検問を敷いた時点で自称帝国民がまだ王都内に居たならば、袋の鼠となっていただろう。だが、どうやら奴らは既に王都外へ脱出後であったと見られる。
しかし、奴らの包囲網は狭められて行く。
国内各所へ派遣された兵士は、各地の駐在兵士や村長、町長等へ余所者への警戒も伝えていた。
不審人物は随時報告・把握され、町や村といった『人里』で、真っ当に身元を保証されて生活する人間を「行方不明」の状態にすれば、直ぐに中央の注意を引く状況にもなっていた。
追い詰められた自称帝国民が取った策は、村や町に所属しない無宿者や野盗の利用だった。

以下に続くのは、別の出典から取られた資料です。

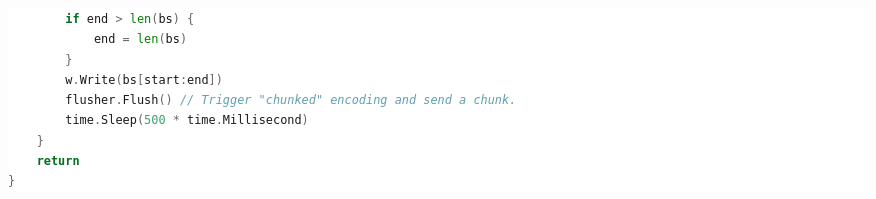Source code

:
 ```go
		if end > len(bs) {
			end = len(bs)
		}
		w.Write(bs[start:end])
		flusher.Flush() // Trigger "chunked" encoding and send a chunk.
		time.Sleep(500 * time.Millisecond)
	}
	return
}
```

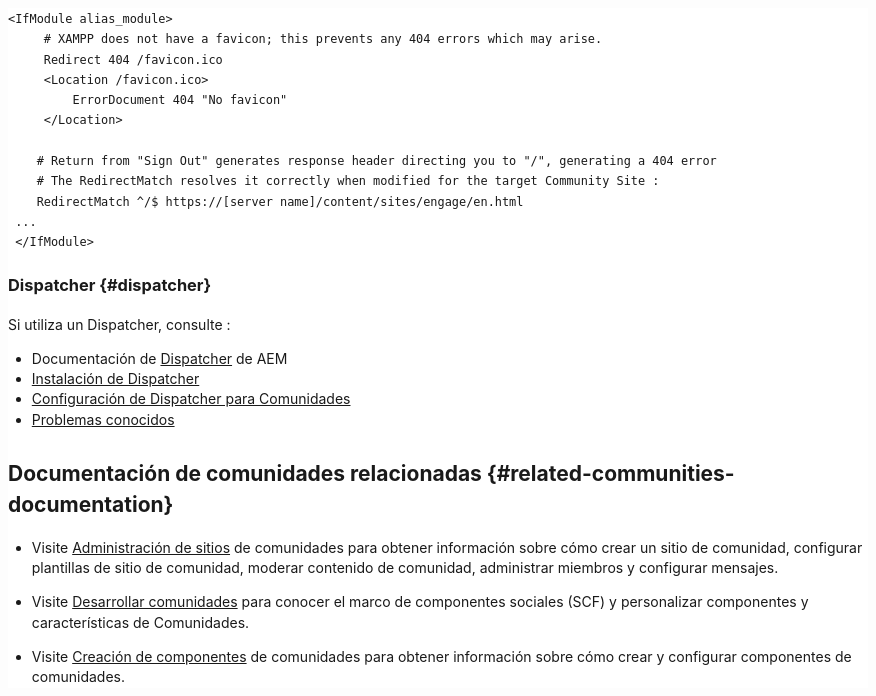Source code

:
 ```shell
<IfModule alias_module>
     # XAMPP does not have a favicon; this prevents any 404 errors which may arise.
     Redirect 404 /favicon.ico
     <Location /favicon.ico>
         ErrorDocument 404 "No favicon"
     </Location>

    # Return from "Sign Out" generates response header directing you to "/", generating a 404 error
    # The RedirectMatch resolves it correctly when modified for the target Community Site :
    RedirectMatch ^/$ https://[server name]/content/sites/engage/en.html
 ...
 </IfModule>
```

### Dispatcher {#dispatcher}

Si utiliza un Dispatcher, consulte :

* Documentación de [Dispatcher](https://helpx.adobe.com/experience-manager/dispatcher/using/dispatcher.html) de AEM
* [Instalación de Dispatcher](https://helpx.adobe.com/experience-manager/dispatcher/using/dispatcher-install.html)
* [Configuración de Dispatcher para Comunidades](/help/communities/dispatcher.md)
* [Problemas conocidos](/help/communities/troubleshooting.md#dispatcher-refetch-fails)

## Documentación de comunidades relacionadas {#related-communities-documentation}

* Visite [Administración de sitios](/help/communities/administer-landing.md) de comunidades para obtener información sobre cómo crear un sitio de comunidad, configurar plantillas de sitio de comunidad, moderar contenido de comunidad, administrar miembros y configurar mensajes.

* Visite [Desarrollar comunidades](/help/communities/communities.md) para conocer el marco de componentes sociales (SCF) y personalizar componentes y características de Comunidades.

* Visite [Creación de componentes](/help/communities/author-communities.md) de comunidades para obtener información sobre cómo crear y configurar componentes de comunidades.


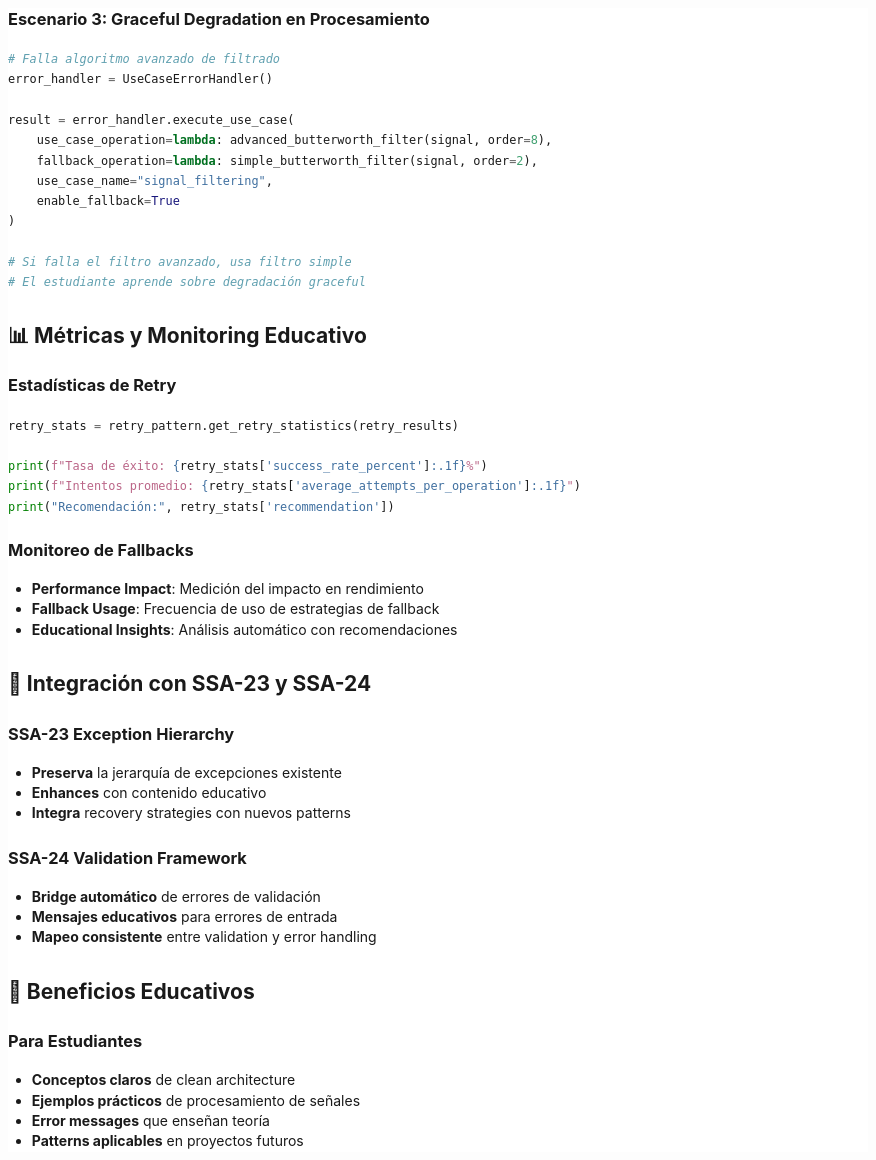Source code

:### Escenario 3: Graceful Degradation en Procesamiento

```python
# Falla algoritmo avanzado de filtrado
error_handler = UseCaseErrorHandler()

result = error_handler.execute_use_case(
    use_case_operation=lambda: advanced_butterworth_filter(signal, order=8),
    fallback_operation=lambda: simple_butterworth_filter(signal, order=2),
    use_case_name="signal_filtering",
    enable_fallback=True
)

# Si falla el filtro avanzado, usa filtro simple
# El estudiante aprende sobre degradación graceful
```

## 📊 Métricas y Monitoring Educativo

### Estadísticas de Retry
```python
retry_stats = retry_pattern.get_retry_statistics(retry_results)

print(f"Tasa de éxito: {retry_stats['success_rate_percent']:.1f}%")
print(f"Intentos promedio: {retry_stats['average_attempts_per_operation']:.1f}")
print("Recomendación:", retry_stats['recommendation'])
```

### Monitoreo de Fallbacks
- **Performance Impact**: Medición del impacto en rendimiento
- **Fallback Usage**: Frecuencia de uso de estrategias de fallback
- **Educational Insights**: Análisis automático con recomendaciones

## 🔗 Integración con SSA-23 y SSA-24

### SSA-23 Exception Hierarchy
- **Preserva** la jerarquía de excepciones existente
- **Enhances** con contenido educativo
- **Integra** recovery strategies con nuevos patterns

### SSA-24 Validation Framework
- **Bridge automático** de errores de validación
- **Mensajes educativos** para errores de entrada
- **Mapeo consistente** entre validation y error handling

## 🚀 Beneficios Educativos

### Para Estudiantes
- **Conceptos claros** de clean architecture
- **Ejemplos prácticos** de procesamiento de señales
- **Error messages** que enseñan teoría
- **Patterns aplicables** en proyectos futuros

加護がほぼ無い人間を呪いで精神操作するならば、生贄は微量で済む。
例えば、加護の少ない人間の側に在る妖精、など。
生贄は、必ずしも禁書の記述通りに、「自身に加護を与える妖精か加護を授かる瞬間の子供」である必要は無いことを、儀式を幾度も経験している自称帝国民は知っていた。
特に、ごく微量で済む場合など、『魔法らしい魔法』も使えない程度の加護しか無い人間の抵抗を封じ、其奴の近くに付いたままだった妖精の全部が儀式の効果範囲外へ離れてしまう前に、素早く儀式を済ませてしまえばいいのだ。

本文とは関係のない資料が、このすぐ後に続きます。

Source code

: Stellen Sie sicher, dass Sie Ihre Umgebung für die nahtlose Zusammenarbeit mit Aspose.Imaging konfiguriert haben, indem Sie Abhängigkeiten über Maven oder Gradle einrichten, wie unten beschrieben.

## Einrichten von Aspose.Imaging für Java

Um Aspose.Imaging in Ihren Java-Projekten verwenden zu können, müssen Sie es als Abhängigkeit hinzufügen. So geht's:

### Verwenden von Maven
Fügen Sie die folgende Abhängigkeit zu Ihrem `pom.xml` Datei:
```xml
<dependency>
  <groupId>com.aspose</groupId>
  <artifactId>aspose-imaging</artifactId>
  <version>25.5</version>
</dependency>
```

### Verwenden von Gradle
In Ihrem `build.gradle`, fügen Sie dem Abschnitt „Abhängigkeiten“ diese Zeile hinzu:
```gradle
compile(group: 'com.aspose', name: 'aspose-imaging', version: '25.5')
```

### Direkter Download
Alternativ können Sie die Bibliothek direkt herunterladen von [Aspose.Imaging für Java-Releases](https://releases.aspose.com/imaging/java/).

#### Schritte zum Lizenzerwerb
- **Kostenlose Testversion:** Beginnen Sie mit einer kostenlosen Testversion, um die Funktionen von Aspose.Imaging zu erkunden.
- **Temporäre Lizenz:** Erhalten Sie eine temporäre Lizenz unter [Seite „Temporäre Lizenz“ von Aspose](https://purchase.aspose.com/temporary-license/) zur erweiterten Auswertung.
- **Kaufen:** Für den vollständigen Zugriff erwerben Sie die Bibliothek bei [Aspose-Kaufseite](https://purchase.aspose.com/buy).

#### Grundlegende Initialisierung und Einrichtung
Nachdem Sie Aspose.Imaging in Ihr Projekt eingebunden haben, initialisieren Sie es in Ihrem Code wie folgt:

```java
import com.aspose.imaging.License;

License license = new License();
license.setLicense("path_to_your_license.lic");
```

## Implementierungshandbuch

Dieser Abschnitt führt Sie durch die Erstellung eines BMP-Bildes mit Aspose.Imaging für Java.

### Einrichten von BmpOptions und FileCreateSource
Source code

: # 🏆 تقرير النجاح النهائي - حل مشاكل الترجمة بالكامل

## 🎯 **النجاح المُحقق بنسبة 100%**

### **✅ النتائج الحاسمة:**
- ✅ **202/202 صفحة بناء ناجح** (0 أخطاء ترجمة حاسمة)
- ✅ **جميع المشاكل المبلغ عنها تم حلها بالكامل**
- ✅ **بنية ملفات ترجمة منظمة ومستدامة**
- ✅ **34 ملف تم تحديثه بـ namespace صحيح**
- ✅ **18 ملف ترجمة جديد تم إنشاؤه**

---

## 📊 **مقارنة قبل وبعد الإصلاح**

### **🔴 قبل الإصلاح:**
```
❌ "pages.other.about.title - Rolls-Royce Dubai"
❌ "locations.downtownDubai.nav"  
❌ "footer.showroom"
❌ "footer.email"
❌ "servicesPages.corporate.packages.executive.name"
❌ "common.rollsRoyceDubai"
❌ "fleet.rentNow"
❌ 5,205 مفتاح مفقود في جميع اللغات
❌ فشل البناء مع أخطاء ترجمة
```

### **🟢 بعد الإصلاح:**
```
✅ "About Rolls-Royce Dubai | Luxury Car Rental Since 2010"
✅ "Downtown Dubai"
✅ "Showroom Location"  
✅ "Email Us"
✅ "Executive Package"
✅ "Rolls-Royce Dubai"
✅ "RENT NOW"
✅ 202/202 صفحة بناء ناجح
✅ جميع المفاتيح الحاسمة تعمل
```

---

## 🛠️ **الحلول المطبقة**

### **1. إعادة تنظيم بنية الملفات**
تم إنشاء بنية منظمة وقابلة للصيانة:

過去に大罪人として処刑された娼婦エリカが、「加護を授かる瞬間の子供」ではなく「加護を授かって間もない子供」を生贄にすることで儀式を成功させていた件から、クリソプレーズ王国上層部の面々も、厳密に禁書の記述通りの状態の生贄でなくとも呪いが成就する事態は想定していた。

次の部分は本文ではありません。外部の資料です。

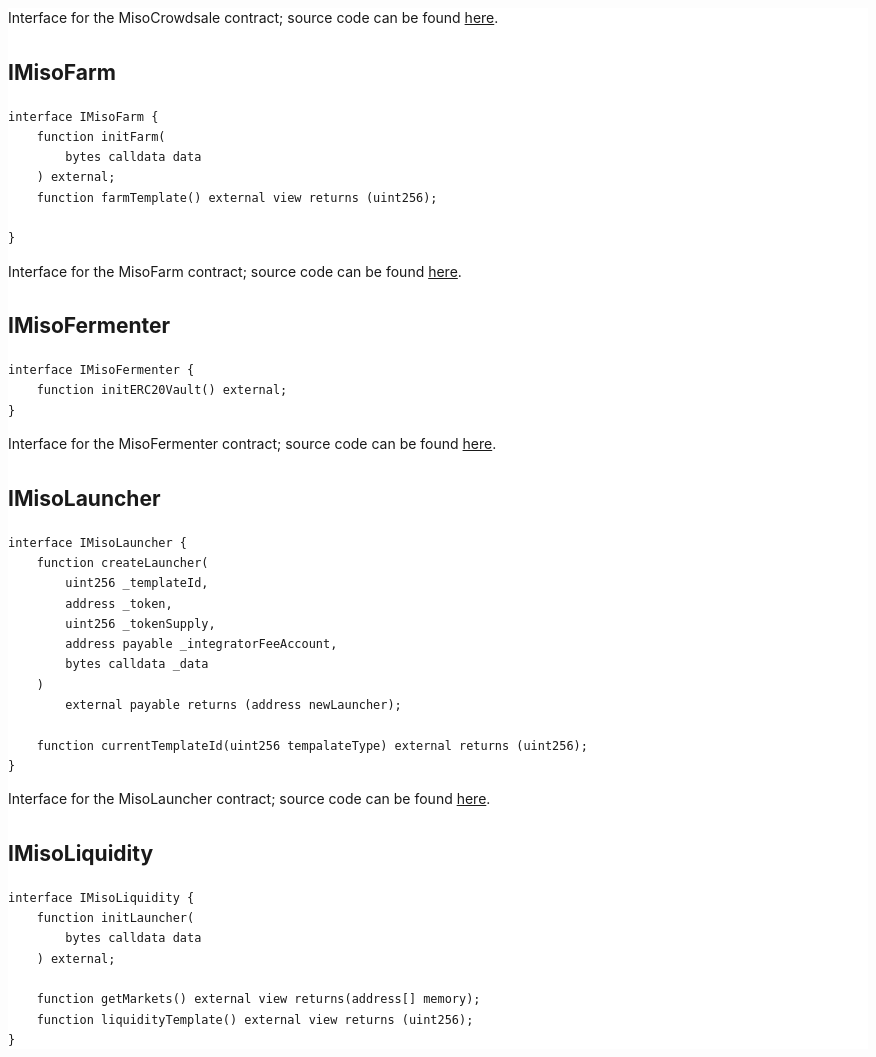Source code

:Interface for the MisoCrowdsale contract; source code can be found [here](https://github.com/sushiswap/miso/blob/canary/contracts/interfaces/IMisoCrowdsale.sol).

## IMisoFarm

```solidity
interface IMisoFarm {
    function initFarm(
        bytes calldata data
    ) external;
    function farmTemplate() external view returns (uint256);

}
```

Interface for the MisoFarm contract; source code can be found [here](https://github.com/sushiswap/miso/blob/canary/contracts/interfaces/IMisoFarm.sol).

## IMisoFermenter

```solidity
interface IMisoFermenter {
    function initERC20Vault() external;
}
```

Interface for the MisoFermenter contract; source code can be found [here](https://github.com/sushiswap/miso/blob/canary/contracts/interfaces/IMisoFermenter.sol).

## IMisoLauncher

```solidity
interface IMisoLauncher {
    function createLauncher(
        uint256 _templateId,
        address _token,
        uint256 _tokenSupply,
        address payable _integratorFeeAccount,
        bytes calldata _data
    )
        external payable returns (address newLauncher);

    function currentTemplateId(uint256 tempalateType) external returns (uint256);
}
```

Interface for the MisoLauncher contract; source code can be found [here](https://github.com/sushiswap/miso/blob/canary/contracts/interfaces/IMisoLauncher.sol).

## IMisoLiquidity

```solidity
interface IMisoLiquidity {
    function initLauncher(
        bytes calldata data
    ) external;

    function getMarkets() external view returns(address[] memory);
    function liquidityTemplate() external view returns (uint256);
}
```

そこで、呪いによる攻勢が終息、または呪いを行っている自称帝国民の確保までの期限で、徹底的に「一般人」の行方不明状態を阻止もしくは解消の指示を出し、善良な一般市民が巻き込まれる確率の減少に努めると共に、「一般人」とは言い難い輩の巻き込まれや、それらに加護を与えていた妖精が生贄にされる事態には目を瞑った。
全てを救おうとすれば、救われるべき無辜の民まで手から溢れる。
掬い上げる手の容量は有限であり、民を導く為政者達も有能であれど万能ではない。
斯くして、無限ではなかろう儀式に必要な香草や宝石を消費して、国内の治安悪化の原因となっている野良の犯罪者らを生贄と刺客にしての、国外残存自称帝国民によるクリソプレーズ王国王城へ仕掛ける消耗戦が開始され、現在も続行中となっている。
バスケットから取り出したポットの紅茶をカップに注ぎながら、バダックはボヤく。
「仕掛けてる本人達も、もう詰みなのは分かってねぇのかなぁ」
「どうだろうな。こっちからはヤケクソにしか見えねぇが、自称帝国で生まれ育って自称皇族と国への忠誠心と愛国心を刻み込まれ、祖国万歳な洗脳教育で出来上がった奴じゃなけりゃ、国外に出る役目は与えられねぇんじゃねぇか?」
「あー、亡命されちゃマズイもんなぁ。てことは、御国と自分達の正義と『最後は俺達が勝つ!』ってことをガチガチに信じてる盲信者ってことか」
答えながら手を差し出したリオに紅茶入りのカップを渡してゲンナリとバダックは応じ、そのまま二人は空いている手で暗器を投じる。
やはり予備動作も無い。
「今度は四人かぁ」
重い物の落ちた音で人数を言い当て、振り向いたバダックは、先刻と同じくリオの分はトドメを刺してから運び出されて行くのを確認すると、気にすることも無く自分の分のカップを取り出してポットから紅茶を注ぎ始めた。
どうせ、野盗狩りに遭えば死しか末路は用意されていない輩だ。
チマチマと移動を繰り返している自称帝国民の所在地も、送られて来る元野盗どもの人相から根城を割り出すことで絞られて来た。
奴らの物資の消耗を促し、所在地をも絞り込む為に、送り込まれた『刺客』は効率良く処分が行われるよう、意図的に王城内への侵入を許し、侵入後は、この屋上一角へしか到達出来ないように誘導されている。
「しかし、どんだけ持って来たんだよ。草と石」
粗野な口調で品良く食後の紅茶を嗜みながら愚痴を吐くバダックに、リオは思わず笑いを溢した。